Não demorou muito para os republicanos reivindicarem a vitória política na sequência do relatório do Wall Street Journal sobre novas informações de inteligência, levando o Departamento de Energia a acreditar que um vazamento de laboratório era o culpado.
O senador republicano Tom Cotton, de Arkansas, twittou: “Vazamento do laboratório da China prova que está certo não importa. O que importa é responsabilizar o Partido Comunista Chinês para que isso não aconteça novamente”.
Tais declarações definitivas, baseadas em uma avaliação, não reconhecem que a comunidade de inteligência dos EUA ainda está dividida sobre o assunto.
Alguns republicanos há muito procuram provar que o vírus foi uma conspiração da China para desencadear o contágio no mundo, e muitos parecem estar buscando uma explicação para a pandemia que possa mascarar a negligência de Trump em lidar com ela.
Mas mesmo que o vírus tenha surgido de um laboratório, isso não significa que foi necessariamente feito pelo homem ou que o resto do mundo foi deliberadamente exposto.
O Ministério das Relações Exteriores da China reagiu com raiva ao ressurgimento da teoria do vazamento de laboratório em Washington, alertando que os americanos deveriam “parar de incitar discussões sobre vazamentos de laboratório, parar de difamar a China e parar de politizar a questão da origem do vírus”.
De muitas maneiras, não importa se a falta de segurança em um laboratório na China ou a transmissão animal causou a pandemia que matou quase sete milhões de pessoas em todo o mundo, segundo dados da Organização Mundial da Saúde, e mais de um milhão nos EUA.
Ambas as possíveis rotas de transmissão representam uma ameaça à humanidade e precisam ser abordadas, razão pela qual a falta de transparência da China sobre o assunto é potencialmente perigosa. A pandemia continua sendo um grande embaraço para a China, azedando sua mitologia nacional de uma poderosa potência em ascensão.

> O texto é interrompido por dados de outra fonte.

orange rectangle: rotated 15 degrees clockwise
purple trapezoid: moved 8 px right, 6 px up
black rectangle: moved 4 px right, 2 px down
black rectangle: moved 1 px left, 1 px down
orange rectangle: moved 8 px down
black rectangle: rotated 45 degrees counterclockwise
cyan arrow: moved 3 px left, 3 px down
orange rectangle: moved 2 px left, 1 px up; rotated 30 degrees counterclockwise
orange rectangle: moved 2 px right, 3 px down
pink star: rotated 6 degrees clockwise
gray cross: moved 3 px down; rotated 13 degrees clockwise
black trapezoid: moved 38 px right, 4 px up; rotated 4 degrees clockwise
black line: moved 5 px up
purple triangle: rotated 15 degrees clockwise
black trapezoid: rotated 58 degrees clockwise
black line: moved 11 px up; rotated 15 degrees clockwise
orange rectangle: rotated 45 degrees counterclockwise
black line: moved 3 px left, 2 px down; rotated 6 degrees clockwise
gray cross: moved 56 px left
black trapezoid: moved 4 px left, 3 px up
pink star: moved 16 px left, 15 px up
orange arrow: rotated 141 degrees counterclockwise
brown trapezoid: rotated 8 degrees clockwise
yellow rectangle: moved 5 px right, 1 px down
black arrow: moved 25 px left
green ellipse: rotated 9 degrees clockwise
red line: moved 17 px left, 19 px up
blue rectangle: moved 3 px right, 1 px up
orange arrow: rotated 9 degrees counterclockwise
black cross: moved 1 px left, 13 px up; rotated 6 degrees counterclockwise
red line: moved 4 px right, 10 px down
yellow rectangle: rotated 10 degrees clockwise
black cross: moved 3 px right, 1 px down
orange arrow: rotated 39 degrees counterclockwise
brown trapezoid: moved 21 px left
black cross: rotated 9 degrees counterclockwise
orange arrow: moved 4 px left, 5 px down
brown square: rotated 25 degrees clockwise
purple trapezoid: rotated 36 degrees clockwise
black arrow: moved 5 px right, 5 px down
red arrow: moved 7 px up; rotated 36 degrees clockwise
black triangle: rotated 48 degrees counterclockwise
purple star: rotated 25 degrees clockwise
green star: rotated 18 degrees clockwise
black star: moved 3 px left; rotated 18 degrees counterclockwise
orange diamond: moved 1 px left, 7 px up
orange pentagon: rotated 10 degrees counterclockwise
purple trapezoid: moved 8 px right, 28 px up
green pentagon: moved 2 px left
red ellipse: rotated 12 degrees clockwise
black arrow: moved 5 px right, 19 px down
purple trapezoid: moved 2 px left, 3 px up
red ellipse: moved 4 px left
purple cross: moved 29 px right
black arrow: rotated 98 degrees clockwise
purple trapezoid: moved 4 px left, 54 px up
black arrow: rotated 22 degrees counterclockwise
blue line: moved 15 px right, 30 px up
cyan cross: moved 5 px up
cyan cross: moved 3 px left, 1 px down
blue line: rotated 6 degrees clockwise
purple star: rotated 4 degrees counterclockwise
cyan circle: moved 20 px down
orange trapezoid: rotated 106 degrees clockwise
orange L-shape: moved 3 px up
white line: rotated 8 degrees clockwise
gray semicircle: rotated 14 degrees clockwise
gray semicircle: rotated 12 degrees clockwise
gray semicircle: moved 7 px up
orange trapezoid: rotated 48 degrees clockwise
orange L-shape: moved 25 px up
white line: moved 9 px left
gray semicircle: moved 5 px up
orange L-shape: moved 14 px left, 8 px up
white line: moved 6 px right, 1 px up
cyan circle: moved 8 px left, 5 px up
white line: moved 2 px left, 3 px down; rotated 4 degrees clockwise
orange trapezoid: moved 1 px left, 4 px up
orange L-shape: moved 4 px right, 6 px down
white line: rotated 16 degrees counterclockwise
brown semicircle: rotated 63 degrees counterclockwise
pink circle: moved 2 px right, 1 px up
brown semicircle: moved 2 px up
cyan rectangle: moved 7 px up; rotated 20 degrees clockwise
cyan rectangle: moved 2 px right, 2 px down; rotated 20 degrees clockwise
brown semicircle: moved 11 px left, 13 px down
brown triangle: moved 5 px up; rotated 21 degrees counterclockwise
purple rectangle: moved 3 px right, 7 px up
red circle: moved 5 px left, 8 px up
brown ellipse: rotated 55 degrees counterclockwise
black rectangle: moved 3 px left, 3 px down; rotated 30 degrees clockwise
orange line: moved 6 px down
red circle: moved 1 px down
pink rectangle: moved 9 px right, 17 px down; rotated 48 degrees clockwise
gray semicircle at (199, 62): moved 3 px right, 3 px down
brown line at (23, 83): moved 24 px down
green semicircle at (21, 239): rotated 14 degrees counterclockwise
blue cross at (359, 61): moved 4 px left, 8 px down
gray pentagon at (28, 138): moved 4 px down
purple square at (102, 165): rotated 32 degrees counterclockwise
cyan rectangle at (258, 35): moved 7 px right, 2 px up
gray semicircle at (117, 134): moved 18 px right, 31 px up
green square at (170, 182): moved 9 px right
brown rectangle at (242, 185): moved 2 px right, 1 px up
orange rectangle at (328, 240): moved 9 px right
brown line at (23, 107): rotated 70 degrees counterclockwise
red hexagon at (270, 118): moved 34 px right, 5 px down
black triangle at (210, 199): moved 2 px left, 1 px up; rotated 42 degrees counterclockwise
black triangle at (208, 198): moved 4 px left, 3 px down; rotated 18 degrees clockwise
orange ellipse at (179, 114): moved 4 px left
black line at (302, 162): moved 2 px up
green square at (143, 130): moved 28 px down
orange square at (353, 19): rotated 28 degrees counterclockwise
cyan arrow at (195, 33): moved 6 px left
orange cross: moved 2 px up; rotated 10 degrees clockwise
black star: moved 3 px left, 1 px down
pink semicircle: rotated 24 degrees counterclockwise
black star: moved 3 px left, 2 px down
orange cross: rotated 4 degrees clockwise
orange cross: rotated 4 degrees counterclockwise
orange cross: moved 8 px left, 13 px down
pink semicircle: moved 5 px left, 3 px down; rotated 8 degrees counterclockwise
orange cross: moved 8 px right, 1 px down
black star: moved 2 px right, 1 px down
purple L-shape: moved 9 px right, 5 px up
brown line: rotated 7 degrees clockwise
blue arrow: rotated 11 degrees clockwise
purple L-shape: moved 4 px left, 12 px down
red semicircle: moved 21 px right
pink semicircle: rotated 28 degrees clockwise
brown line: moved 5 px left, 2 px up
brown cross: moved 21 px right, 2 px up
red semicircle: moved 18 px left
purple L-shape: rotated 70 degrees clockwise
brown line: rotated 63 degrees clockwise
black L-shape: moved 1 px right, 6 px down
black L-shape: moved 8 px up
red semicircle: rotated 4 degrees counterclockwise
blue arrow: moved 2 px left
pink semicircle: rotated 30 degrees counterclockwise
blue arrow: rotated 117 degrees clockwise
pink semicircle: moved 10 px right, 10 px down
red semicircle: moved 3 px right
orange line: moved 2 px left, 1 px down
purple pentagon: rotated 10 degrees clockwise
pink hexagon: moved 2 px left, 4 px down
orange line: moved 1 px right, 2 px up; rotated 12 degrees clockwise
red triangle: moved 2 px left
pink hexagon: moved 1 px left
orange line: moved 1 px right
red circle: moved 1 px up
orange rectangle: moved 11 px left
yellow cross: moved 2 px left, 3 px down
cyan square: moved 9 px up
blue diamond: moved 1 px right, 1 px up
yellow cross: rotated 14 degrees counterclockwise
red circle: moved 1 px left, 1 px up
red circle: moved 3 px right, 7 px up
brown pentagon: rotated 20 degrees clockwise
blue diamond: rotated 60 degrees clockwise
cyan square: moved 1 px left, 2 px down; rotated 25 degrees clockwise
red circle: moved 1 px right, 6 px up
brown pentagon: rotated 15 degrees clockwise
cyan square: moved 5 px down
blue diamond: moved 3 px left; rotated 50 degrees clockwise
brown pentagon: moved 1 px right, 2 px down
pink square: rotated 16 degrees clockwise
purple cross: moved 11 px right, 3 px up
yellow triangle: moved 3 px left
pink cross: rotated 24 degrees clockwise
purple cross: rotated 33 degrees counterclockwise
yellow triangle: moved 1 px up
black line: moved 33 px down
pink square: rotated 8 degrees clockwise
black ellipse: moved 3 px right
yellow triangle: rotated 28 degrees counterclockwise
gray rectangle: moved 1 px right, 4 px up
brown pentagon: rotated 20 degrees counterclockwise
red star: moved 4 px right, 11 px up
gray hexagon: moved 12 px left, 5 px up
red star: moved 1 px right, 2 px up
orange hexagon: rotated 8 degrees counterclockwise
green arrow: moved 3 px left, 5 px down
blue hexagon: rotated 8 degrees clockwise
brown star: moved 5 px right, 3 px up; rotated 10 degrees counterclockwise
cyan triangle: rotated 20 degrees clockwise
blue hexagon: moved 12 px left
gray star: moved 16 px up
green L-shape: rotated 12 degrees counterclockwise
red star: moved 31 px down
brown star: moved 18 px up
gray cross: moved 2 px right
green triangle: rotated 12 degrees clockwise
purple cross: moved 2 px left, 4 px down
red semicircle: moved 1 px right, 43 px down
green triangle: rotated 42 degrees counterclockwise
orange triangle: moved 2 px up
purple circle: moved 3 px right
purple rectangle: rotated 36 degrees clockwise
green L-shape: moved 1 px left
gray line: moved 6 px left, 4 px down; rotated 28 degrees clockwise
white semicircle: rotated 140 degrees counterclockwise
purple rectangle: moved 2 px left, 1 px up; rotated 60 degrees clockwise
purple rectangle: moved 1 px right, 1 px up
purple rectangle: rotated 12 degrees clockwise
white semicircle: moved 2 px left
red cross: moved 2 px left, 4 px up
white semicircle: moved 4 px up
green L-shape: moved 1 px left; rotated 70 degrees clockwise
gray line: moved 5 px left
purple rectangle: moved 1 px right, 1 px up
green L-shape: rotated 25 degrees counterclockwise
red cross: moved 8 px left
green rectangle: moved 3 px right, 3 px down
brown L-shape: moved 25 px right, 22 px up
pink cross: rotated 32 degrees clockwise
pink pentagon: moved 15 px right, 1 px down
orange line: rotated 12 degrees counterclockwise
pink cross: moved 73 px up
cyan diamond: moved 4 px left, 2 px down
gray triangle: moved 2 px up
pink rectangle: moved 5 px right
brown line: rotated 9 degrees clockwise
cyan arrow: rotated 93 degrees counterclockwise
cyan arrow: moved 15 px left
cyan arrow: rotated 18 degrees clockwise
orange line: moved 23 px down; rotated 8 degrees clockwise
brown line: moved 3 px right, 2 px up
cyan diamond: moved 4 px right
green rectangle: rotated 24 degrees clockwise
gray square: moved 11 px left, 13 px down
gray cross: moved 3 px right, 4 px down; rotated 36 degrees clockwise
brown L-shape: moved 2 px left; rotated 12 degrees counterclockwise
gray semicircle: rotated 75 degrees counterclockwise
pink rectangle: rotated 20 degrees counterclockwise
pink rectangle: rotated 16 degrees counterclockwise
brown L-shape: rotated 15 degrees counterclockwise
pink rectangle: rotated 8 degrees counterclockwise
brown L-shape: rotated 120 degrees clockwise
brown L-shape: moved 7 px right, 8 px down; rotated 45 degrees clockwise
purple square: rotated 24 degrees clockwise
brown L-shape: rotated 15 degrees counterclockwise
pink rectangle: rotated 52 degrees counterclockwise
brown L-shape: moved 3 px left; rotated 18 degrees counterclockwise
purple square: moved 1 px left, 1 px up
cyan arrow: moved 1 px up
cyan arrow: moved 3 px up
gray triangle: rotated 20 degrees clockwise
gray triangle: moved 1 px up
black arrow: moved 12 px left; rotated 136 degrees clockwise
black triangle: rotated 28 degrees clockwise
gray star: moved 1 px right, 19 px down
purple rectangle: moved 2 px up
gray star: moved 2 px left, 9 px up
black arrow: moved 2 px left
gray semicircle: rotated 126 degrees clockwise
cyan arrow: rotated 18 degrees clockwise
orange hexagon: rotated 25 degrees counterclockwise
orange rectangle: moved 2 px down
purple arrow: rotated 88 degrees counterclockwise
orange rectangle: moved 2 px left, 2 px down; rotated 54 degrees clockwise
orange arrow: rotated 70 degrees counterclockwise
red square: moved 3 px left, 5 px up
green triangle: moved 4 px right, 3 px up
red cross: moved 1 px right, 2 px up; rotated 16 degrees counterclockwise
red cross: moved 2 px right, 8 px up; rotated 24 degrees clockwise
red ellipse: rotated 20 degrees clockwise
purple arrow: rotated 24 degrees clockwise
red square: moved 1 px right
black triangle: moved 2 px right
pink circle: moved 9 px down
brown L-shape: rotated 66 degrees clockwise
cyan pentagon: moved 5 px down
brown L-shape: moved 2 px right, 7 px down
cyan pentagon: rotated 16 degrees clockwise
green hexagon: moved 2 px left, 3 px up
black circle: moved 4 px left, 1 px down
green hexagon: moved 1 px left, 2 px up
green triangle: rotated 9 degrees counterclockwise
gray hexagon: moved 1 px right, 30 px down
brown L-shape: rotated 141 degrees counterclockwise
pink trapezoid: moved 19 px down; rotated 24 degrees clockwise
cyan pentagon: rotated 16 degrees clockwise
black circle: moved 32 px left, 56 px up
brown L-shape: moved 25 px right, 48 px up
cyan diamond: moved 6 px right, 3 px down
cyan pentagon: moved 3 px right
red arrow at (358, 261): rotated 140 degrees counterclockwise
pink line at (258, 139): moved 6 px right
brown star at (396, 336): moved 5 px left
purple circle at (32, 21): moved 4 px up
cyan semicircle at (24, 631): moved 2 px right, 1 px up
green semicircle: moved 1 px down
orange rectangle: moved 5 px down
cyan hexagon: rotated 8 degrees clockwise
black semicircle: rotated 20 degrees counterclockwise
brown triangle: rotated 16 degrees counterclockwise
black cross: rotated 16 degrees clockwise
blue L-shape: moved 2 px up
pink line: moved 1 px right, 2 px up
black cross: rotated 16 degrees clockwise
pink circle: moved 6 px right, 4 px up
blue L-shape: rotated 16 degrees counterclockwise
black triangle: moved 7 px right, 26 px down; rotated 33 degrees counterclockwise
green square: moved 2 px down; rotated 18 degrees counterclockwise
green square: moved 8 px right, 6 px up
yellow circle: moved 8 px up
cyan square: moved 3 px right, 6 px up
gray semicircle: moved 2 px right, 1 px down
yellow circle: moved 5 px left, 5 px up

Mas em Washington esta semana, a questão voltou a se transformar em uma desculpa para os republicanos atacarem cientistas e especialistas em saúde do governo e distorcerem uma narrativa sobre a Covid-19 que ainda apresenta grandes lacunas.
O desafio para o novo comitê seleto, que está investigando especialmente a competição econômica e tecnológica com a China, será quebrar esse ciclo de politização para fornecer um exame útil das relações EUA e China, que possa resultar em recomendações políticas eficazes no futuro.